Information provided:
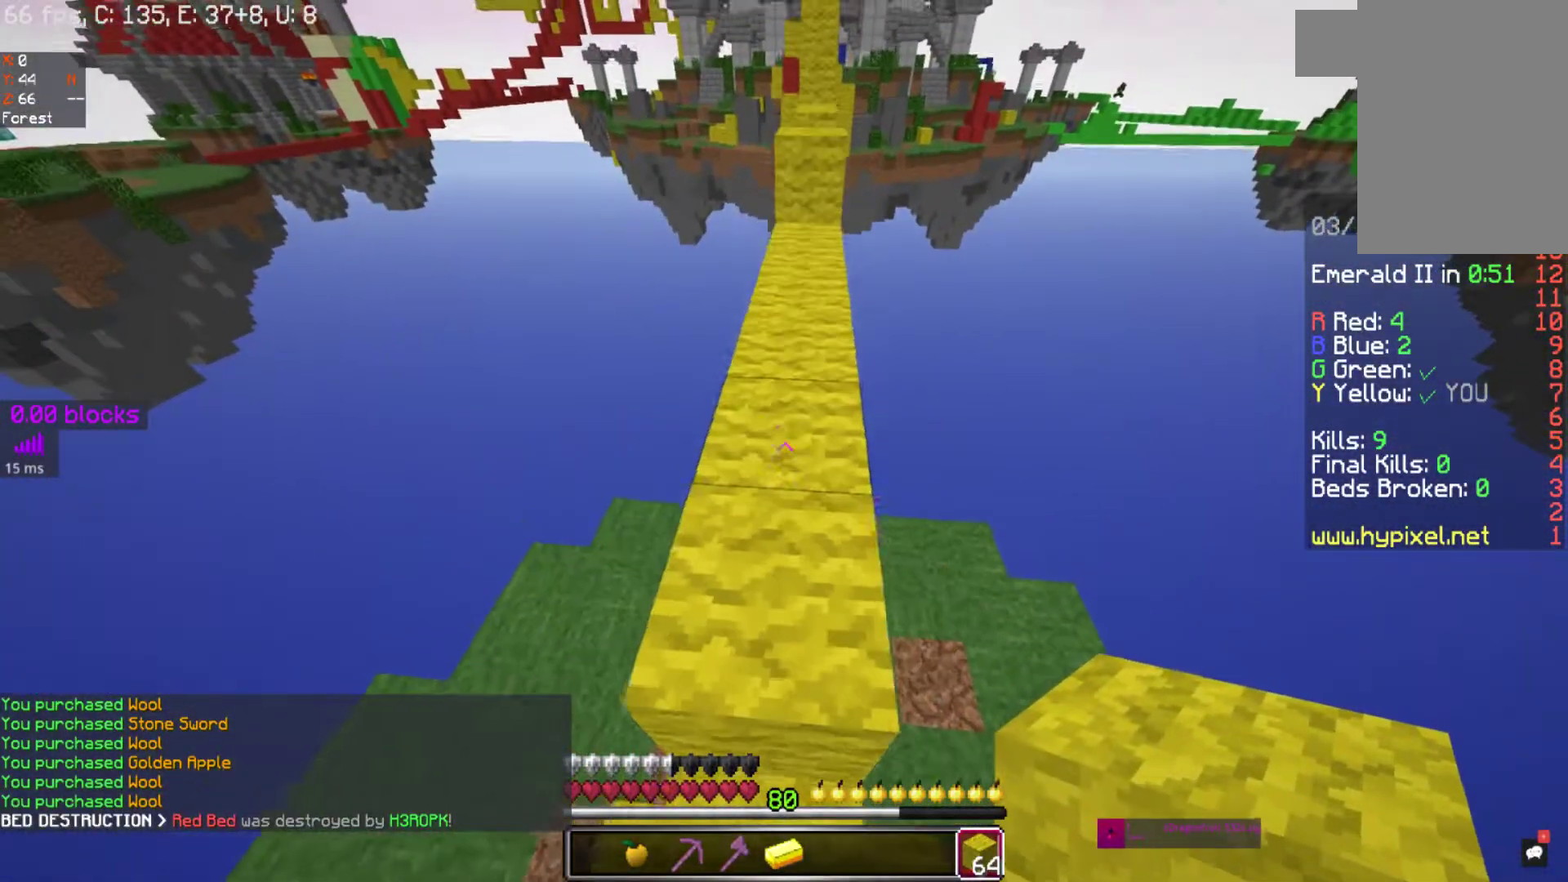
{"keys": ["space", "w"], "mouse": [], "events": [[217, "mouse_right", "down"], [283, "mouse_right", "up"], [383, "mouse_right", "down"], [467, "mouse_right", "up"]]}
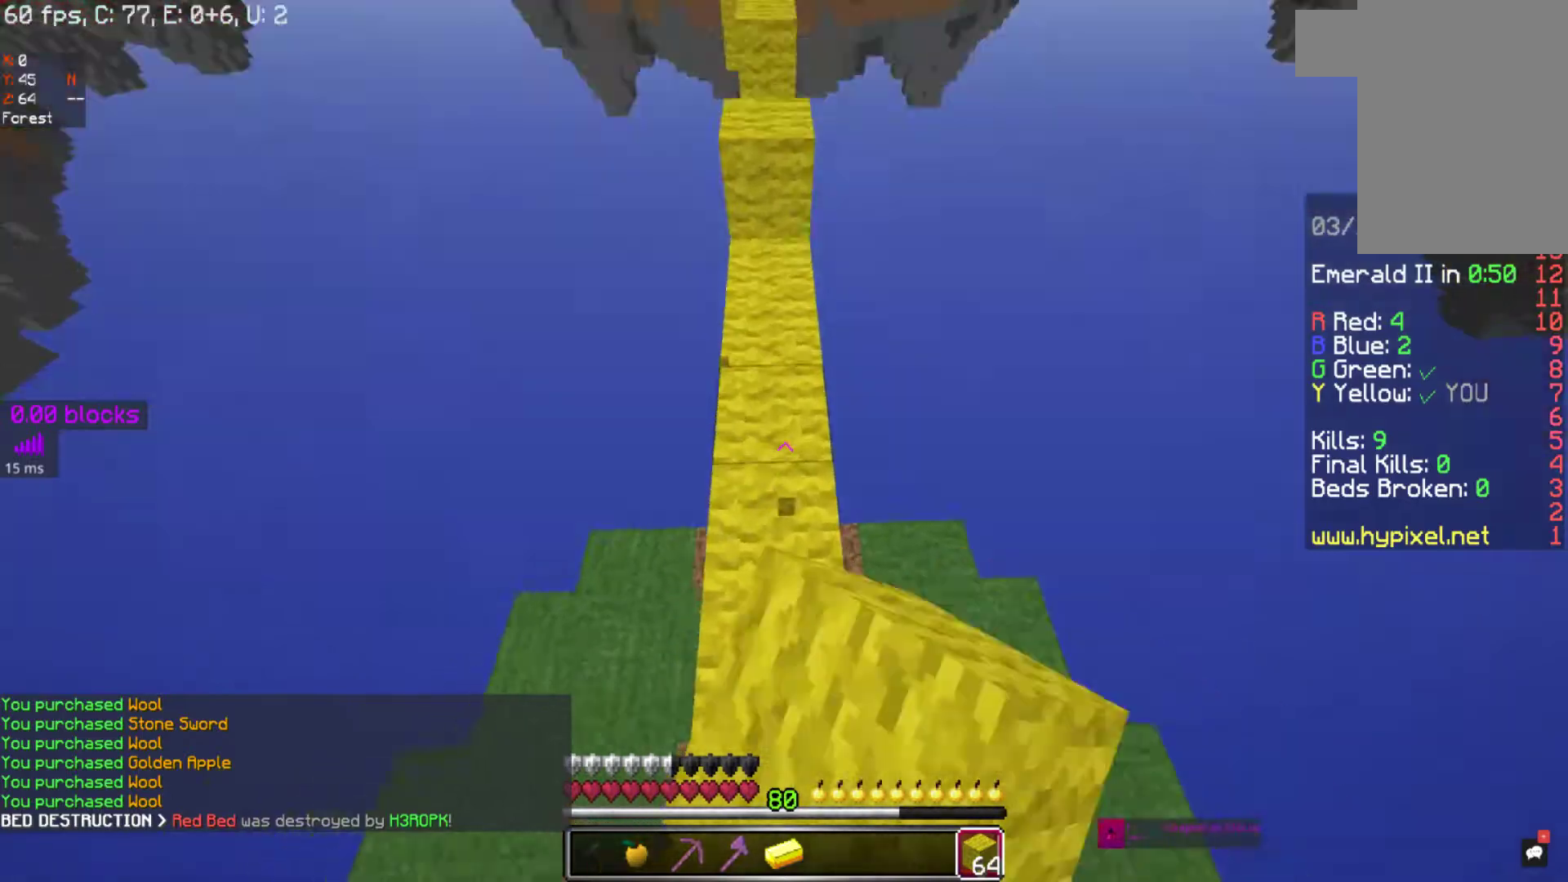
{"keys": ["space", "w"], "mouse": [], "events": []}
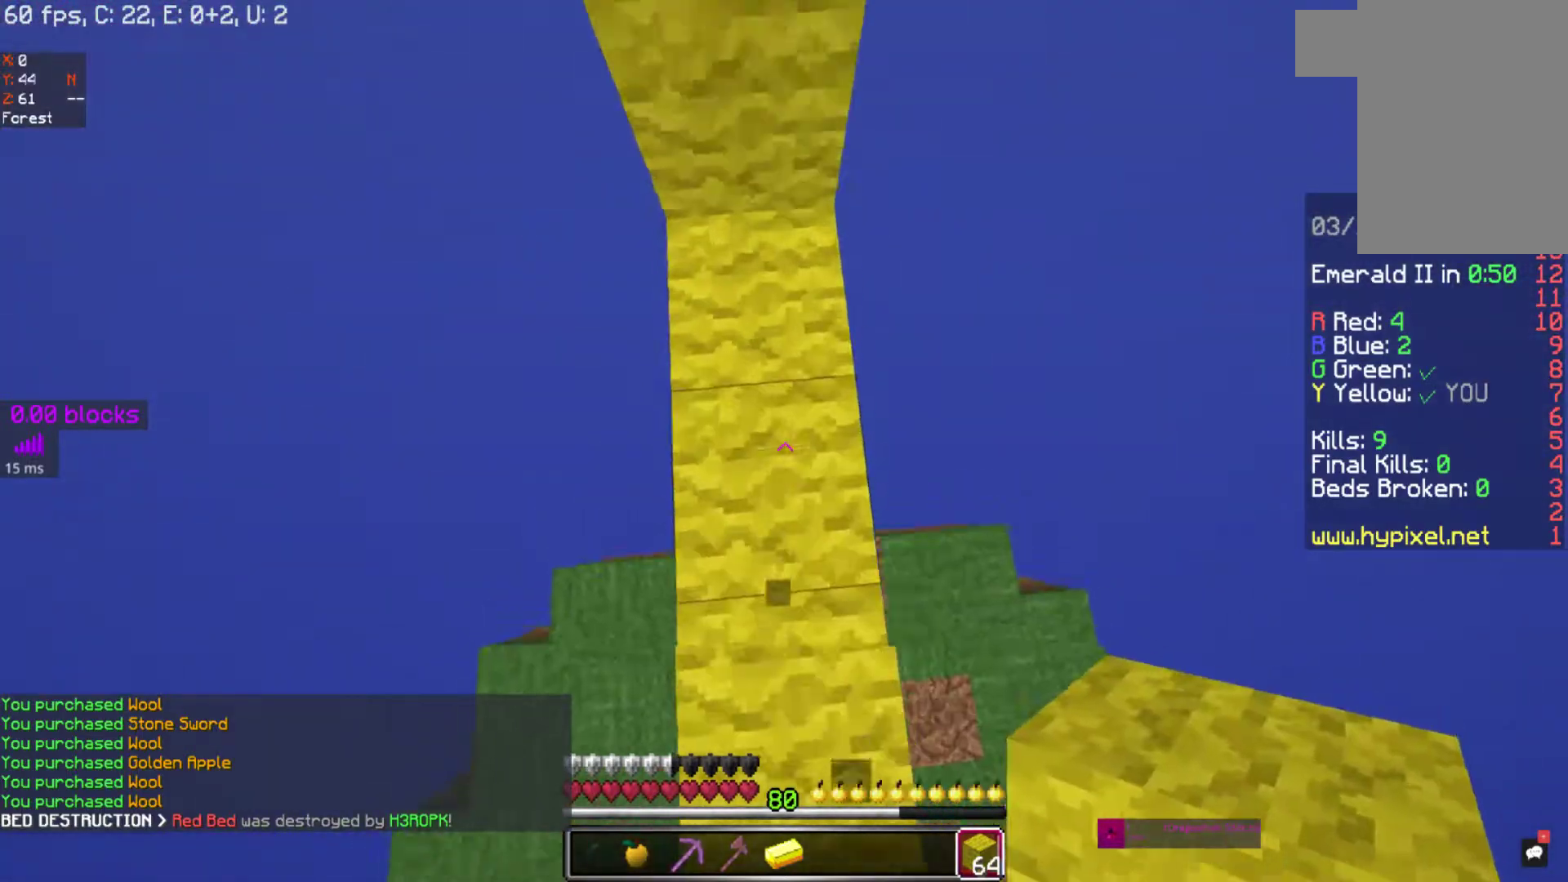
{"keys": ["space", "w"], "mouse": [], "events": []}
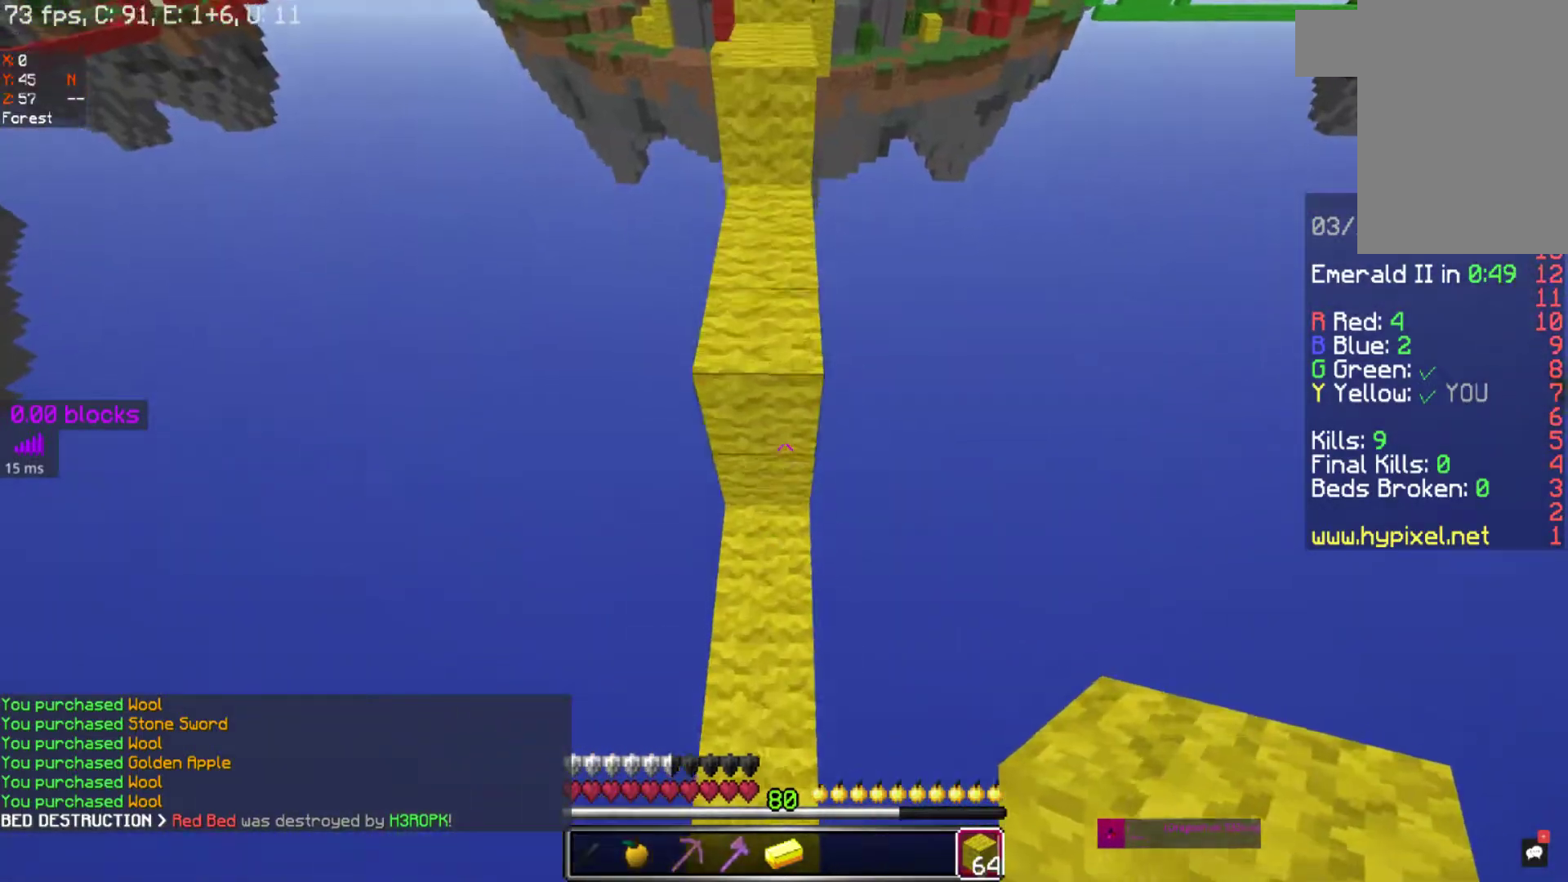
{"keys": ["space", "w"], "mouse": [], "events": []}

Task to carry out:
Could you return the whole listing exactly, with every picture removed?

The answer:
{"keys": ["space", "w"], "mouse": [], "events": [[217, "mouse_right", "down"], [283, "mouse_right", "up"], [383, "mouse_right", "down"], [467, "mouse_right", "up"]]}
{"keys": ["space", "w"], "mouse": [], "events": []}
{"keys": ["space", "w"], "mouse": [], "events": []}
{"keys": ["space", "w"], "mouse": [], "events": []}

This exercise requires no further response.